I have been watching for positions on the on-line employment sites: Monster, Career Builder, Indeed, Glass Door, etc. I have uploaded my resume. Now I seem to get several emails stating that my resume has been reviewed and I have been chosen for a position. At first these sounded legit but after a few times and some interaction they are found to be scams. I am getting quite a few of these. I got several of them after answering Craigs’s List job adds – something I would not recommend. According to Google some of these scams could involve criminal activity. Humans can be pathetic. Beware!

While I understand that the future is uncertain, I am confident that something will come up eventually, especially as the oil and gas market rebalances. Unfortunately, this has been a painfully slow process.
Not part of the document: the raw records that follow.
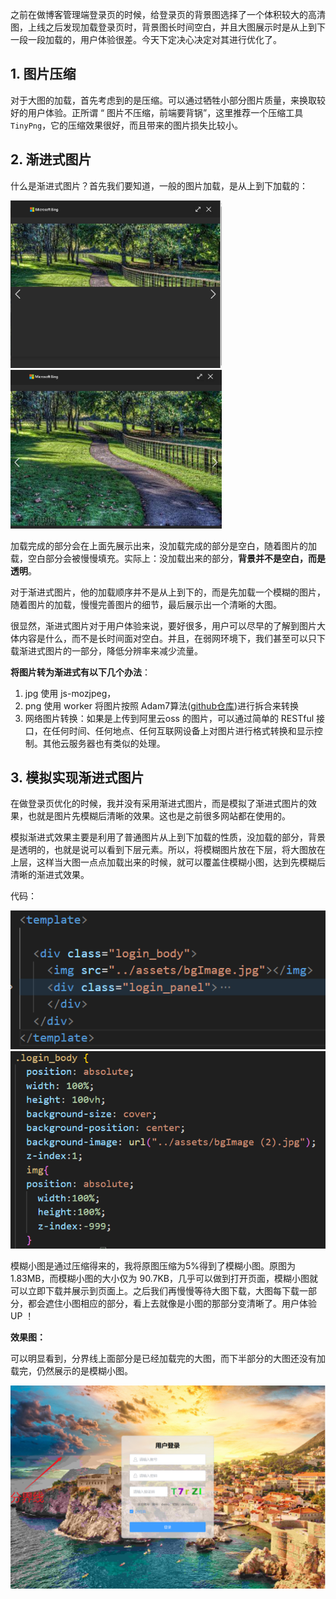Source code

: 之前在做博客管理端登录页的时候，给登录页的背景图选择了一个体积较大的高清图，上线之后发现加载登录页时，背景图长时间空白，并且大图展示时是从上到下一段一段加载的，用户体验很差。今天下定决心决定对其进行优化了。

## 1. 图片压缩

对于大图的加载，首先考虑到的是压缩。可以通过牺牲小部分图片质量，来换取较好的用户体验。正所谓 “ 图片不压缩，前端要背锅”，这里推荐一个压缩工具 `TinyPng`，它的压缩效果很好，而且带来的图片损失比较小。

## 2. 渐进式图片

什么是渐进式图片？首先我们要知道，一般的图片加载，是从上到下加载的：

<img src="..\.vuepress\public\img\image-20240504103257154.png" style="zoom:33%;" />

<img src="..\.vuepress\public\img\image-20240504103322602.png" style="zoom:33%;" />

加载完成的部分会在上面先展示出来，没加载完成的部分是空白，随着图片的加载，空白部分会被慢慢填充。实际上：没加载出来的部分，**背景并不是空白，而是透明**。

对于渐进式图片，他的加载顺序并不是从上到下的，而是先加载一个模糊的图片，随着图片的加载，慢慢完善图片的细节，最后展示出一个清晰的大图。

很显然，渐进式图片对于用户体验来说，要好很多，用户可以尽早的了解到图片大体内容是什么，而不是长时间面对空白。并且，在弱网环境下，我们甚至可以只下载渐进式图片的一部分，降低分辨率来减少流量。

**将图片转为渐进式有以下几个办法**：

1. jpg 使用 js-mozjpeg，
2. png 使用 worker 将图片按照 Adam7算法([github仓库](https://link.juejin.cn?target=https%3A%2F%2Fgithub.com%2Fchenzeze%2Finterlace-png-with-Adam7%2Fblob%2Fmain%2FAdam7.js))进行拆合来转换
3. 网络图片转换：如果是上传到阿里云oss 的图片，可以通过简单的 RESTful 接口，在任何时间、任何地点、任何互联网设备上对图片进行格式转换和显示控制。其他云服务器也有类似的处理。

## 3. 模拟实现渐进式图片

在做登录页优化的时候，我并没有采用渐进式图片，而是模拟了渐进式图片的效果，也就是图片先模糊后清晰的效果。这也是之前很多网站都在使用的。

模拟渐进式效果主要是利用了普通图片从上到下加载的性质，没加载的部分，背景是透明的，也就是说可以看到下层元素。所以，将模糊图片放在下层，将大图放在上层，这样当大图一点点加载出来的时候，就可以覆盖住模糊小图，达到先模糊后清晰的渐进式效果。

代码：

<img src="..\.vuepress\public\img\image-20240504104425559.png" />

<img src="..\.vuepress\public\img\image-20240504104508389.png" />

模糊小图是通过压缩得来的，我将原图压缩为5%得到了模糊小图。原图为1.83MB，而模糊小图的大小仅为 90.7KB，几乎可以做到打开页面，模糊小图就可以立即下载并展示到页面上。之后我们再慢慢等待大图下载，大图每下载一部分，都会遮住小图相应的部分，看上去就像是小图的那部分变清晰了。用户体验 UP ！

**效果图：**

可以明显看到，分界线上面部分是已经加载完的大图，而下半部分的大图还没有加载完，仍然展示的是模糊小图。

![image-20240504105302344](./../.vuepress/public/img/image-20240504105302344.png)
On the bright side every job opportunity no matter how small is a chance to learn something new and network with more people, right? 

It seems that most of the jobs I have seen advertised in my profession are either senior level or entry level. Either they want a superman with an M.S. at minimum and ten years as a project manager or they want someone with no experience or one year experience. Perhaps I am exaggerating but good fits seem hard to come by. I worked with a recruiter for a short time considering jobs in the past, not a bad experience but I decided to stick with my successful consulting company which will return to success at some point but waiting doesn’t pay the bills.

With more and more automation the need for workers in many fields is decreasing but there is a need for people to analyze the data gathered by the automation. With more regulation in oil and gas theoretically there should be work in LDAR, air emissions assessment, and regulatory compliance. I am not sure if there is. A fully automated society with less required human workers would theoretically need to provide some sort of wage for the people so perhaps our machine successes are leading us to some socialistic type of future. Post-capitalists and those who tout ‘digital disruption,’ other disruption and innovation seem to think we are headed that way. But that would seem to be very complicated. Perhaps the corporate focus on quarterly profits that came about in the 1980’s to improve investment income was a mistake. Perhaps companies focus too much on the short-term and not enough on the long-term. Growth is not the only goal in business, right. Personally I like John Mackey’s and Raj Sisoda’s book – Conscious Capitalism – as a good approach to business: focus on growth is fine but not without focus on all stakeholders including suppliers, employees, competition, the general public, and the environment. They make a very case that the companies who do focus on all stakeholders will be the most successful in the long run.